▸ **DIRECTIONS**:
**1.** Using the Scotland list, answer these:
(a) Who held the office of Lord Justice Clerk?
(b) Who was hanged in the last judicial hanging at HM Prison Perth?
(c) Under which act was Glenrothes designated a new town?
**2.** Reproduce the stretch of the Scotland list from "- June – During" through "(Scotland) Act 1947.", word for word.

▸ **EXTRACT TO READ**:
- Lord President of the Court of Session and Lord Justice General – Lord Cooper
- Lord Justice Clerk – Lord Thomson
- Chairman of the Scottish Land Court – Lord Gibson

== Events ==
- 1 January – A Scottish Region of British Railways begins to operate as a result of nationalisation of rail transport in Great Britain under the Transport Act 1947.
- 6 February – Last judicial hanging at HM Prison Perth, Stanislaw Miszka for the murder of Catherine McIntyre.
- June – During this year's Highland Show, held at Inverness, the Royal title is bestowed on the event by King George VI.
- 30 June – Glenrothes is designated as a new town under the New Towns Act 1946.
- 5 July – The National Health Service begins operating as a result of the National Health Service (Scotland) Act 1947.

▸ **MATERIAL SHOWN**:

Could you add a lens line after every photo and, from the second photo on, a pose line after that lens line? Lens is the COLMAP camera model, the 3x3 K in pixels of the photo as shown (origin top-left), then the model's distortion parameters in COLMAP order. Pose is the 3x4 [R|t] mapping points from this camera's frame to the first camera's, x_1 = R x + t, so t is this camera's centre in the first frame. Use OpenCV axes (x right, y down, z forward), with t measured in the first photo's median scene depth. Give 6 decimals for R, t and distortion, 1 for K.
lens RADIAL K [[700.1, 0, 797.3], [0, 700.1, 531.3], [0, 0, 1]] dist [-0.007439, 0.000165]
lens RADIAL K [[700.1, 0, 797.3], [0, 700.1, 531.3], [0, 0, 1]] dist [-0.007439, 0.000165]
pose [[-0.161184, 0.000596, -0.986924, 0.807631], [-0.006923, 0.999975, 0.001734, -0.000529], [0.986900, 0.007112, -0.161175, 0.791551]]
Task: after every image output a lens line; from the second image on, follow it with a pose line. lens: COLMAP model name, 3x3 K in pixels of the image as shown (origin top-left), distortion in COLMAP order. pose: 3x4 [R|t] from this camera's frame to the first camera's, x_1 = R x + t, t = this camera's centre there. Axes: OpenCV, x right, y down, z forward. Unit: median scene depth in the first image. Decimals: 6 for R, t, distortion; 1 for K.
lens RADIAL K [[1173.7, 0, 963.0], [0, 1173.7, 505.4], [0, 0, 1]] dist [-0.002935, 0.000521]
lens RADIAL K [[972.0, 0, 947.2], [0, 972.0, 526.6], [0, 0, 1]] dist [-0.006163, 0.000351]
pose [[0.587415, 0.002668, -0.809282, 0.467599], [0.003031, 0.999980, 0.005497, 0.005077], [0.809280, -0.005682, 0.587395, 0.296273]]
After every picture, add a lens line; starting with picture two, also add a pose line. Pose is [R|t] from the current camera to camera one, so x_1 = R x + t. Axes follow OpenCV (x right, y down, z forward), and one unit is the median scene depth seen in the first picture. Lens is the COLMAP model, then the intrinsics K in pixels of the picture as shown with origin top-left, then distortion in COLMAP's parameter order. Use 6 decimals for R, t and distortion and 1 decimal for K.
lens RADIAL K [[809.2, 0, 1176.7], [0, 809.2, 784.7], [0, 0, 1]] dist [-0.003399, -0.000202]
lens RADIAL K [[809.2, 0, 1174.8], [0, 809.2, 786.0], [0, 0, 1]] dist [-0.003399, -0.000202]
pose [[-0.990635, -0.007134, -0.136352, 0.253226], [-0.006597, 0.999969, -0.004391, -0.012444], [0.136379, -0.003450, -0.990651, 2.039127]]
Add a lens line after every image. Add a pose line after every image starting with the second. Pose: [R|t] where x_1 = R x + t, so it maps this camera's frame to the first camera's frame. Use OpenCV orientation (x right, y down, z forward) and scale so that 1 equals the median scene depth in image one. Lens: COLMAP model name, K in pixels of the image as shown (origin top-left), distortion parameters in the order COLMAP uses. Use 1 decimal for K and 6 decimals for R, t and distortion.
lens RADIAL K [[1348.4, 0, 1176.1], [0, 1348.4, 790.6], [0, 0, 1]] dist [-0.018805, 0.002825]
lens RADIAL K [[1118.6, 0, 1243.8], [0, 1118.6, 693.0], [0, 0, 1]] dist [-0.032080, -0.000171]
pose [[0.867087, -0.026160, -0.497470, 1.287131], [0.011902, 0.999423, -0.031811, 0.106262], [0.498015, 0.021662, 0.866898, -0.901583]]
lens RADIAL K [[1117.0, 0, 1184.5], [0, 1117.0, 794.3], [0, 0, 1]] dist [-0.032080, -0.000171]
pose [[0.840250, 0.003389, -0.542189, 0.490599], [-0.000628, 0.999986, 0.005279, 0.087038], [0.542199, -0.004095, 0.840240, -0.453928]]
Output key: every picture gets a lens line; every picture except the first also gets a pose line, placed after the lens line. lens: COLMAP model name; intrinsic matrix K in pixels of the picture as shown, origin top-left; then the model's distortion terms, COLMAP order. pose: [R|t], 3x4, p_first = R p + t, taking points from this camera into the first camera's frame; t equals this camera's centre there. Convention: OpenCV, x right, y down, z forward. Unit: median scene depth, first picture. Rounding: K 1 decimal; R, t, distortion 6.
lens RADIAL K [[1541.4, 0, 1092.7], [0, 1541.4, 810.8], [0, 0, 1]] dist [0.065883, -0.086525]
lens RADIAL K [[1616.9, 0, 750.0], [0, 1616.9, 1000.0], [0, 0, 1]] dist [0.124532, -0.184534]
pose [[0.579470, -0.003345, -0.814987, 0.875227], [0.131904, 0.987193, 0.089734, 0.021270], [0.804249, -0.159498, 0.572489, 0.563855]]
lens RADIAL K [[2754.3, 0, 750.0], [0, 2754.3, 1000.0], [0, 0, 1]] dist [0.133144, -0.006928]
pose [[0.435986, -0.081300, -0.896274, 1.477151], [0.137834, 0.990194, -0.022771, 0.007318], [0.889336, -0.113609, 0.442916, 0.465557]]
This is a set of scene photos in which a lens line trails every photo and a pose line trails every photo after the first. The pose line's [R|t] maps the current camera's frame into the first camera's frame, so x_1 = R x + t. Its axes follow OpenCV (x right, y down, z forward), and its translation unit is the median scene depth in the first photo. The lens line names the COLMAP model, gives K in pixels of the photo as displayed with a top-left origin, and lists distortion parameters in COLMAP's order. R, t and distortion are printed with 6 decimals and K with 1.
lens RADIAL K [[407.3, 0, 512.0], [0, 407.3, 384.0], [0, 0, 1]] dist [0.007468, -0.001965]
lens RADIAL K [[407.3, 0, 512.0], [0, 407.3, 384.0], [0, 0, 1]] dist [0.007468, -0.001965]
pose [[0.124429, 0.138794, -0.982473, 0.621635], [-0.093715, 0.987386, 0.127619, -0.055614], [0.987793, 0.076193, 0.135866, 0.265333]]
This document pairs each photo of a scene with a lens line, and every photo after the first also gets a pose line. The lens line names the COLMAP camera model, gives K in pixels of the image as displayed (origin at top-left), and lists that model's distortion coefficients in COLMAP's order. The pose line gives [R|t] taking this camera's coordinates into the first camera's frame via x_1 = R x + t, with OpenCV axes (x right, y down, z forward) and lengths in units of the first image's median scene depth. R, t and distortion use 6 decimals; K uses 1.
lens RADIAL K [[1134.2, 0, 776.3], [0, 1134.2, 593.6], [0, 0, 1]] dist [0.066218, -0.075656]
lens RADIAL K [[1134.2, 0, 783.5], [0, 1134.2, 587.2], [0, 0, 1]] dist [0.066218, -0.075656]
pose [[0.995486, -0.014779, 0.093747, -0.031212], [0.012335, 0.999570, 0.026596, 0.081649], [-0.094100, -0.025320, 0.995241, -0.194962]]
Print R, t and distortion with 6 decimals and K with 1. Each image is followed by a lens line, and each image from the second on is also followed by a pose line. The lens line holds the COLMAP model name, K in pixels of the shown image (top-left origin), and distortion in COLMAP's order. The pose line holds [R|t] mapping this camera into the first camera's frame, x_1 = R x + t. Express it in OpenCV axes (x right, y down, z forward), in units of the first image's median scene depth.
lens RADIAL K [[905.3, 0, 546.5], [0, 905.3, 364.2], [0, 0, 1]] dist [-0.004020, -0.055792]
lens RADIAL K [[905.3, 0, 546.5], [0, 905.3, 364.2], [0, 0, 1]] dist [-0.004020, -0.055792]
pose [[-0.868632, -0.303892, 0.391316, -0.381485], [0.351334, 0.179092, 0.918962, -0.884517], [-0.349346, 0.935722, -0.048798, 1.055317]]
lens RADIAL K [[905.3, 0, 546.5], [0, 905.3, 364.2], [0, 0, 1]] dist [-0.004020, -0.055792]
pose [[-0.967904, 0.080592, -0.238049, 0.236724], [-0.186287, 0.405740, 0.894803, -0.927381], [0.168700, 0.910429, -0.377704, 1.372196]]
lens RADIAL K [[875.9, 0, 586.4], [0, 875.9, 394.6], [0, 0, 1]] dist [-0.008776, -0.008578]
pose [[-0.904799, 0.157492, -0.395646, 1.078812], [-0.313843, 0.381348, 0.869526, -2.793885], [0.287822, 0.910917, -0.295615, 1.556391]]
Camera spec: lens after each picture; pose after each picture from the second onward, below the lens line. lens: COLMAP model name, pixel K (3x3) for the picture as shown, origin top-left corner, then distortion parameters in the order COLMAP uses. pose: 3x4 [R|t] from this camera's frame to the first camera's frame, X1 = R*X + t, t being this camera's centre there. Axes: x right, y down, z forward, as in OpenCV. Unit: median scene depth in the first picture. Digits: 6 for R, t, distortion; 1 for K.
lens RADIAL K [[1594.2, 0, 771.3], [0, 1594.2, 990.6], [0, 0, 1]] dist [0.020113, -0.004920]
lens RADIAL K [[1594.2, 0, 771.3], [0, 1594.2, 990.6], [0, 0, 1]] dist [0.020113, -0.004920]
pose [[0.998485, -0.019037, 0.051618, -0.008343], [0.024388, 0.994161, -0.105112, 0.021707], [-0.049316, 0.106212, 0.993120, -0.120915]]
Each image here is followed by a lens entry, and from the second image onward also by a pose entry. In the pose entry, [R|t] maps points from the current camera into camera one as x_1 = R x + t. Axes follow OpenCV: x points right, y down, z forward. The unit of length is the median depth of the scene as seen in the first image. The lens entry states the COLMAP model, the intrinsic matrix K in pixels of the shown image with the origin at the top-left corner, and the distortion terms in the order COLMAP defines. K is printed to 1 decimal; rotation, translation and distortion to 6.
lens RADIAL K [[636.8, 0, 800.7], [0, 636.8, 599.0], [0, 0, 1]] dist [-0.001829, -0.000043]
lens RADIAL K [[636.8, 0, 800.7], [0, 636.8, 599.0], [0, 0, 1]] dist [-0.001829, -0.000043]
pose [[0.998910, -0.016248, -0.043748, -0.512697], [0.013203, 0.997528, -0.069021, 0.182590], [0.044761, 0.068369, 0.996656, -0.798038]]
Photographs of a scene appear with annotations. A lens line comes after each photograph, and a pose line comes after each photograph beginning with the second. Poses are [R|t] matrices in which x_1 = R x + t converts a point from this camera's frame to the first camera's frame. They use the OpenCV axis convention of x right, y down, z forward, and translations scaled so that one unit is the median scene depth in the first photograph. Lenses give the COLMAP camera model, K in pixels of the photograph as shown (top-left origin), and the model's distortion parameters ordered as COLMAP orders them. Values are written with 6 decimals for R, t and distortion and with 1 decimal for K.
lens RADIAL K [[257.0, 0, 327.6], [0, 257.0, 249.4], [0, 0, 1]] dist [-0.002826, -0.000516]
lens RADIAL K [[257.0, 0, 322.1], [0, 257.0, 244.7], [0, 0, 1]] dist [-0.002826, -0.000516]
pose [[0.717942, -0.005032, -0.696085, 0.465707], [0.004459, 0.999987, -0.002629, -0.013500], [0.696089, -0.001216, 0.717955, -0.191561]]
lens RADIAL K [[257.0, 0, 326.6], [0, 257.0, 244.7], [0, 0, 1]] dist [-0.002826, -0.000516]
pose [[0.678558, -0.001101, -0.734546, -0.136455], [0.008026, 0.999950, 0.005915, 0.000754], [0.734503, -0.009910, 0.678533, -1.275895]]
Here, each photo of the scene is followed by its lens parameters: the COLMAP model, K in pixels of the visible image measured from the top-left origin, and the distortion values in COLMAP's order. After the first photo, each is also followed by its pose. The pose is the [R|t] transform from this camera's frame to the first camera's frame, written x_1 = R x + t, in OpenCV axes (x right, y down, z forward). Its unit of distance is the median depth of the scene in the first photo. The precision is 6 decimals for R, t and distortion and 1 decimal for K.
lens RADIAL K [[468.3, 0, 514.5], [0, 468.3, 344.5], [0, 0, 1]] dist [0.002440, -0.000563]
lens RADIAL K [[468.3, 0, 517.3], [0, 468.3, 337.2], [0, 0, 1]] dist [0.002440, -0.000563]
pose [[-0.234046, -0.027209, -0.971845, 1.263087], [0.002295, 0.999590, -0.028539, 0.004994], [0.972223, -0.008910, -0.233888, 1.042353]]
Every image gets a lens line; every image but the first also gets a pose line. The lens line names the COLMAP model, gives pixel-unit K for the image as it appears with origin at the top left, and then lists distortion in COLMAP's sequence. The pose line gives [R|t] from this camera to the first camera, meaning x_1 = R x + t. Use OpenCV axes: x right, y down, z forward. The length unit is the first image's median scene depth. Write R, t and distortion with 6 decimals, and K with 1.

▸ **ANSWERS FOR EACH ITEM**:
**1.**
(a) Lord Thomson
(b) Stanislaw Miszka
(c) The New Towns Act 1946

**2.**
- June – During this year's Highland Show, held at Inverness, the Royal title is bestowed on the event by King George VI.
- 30 June – Glenrothes is designated as a new town under the New Towns Act 1946.
- 5 July – The National Health Service begins operating as a result of the National Health Service (Scotland) Act 1947.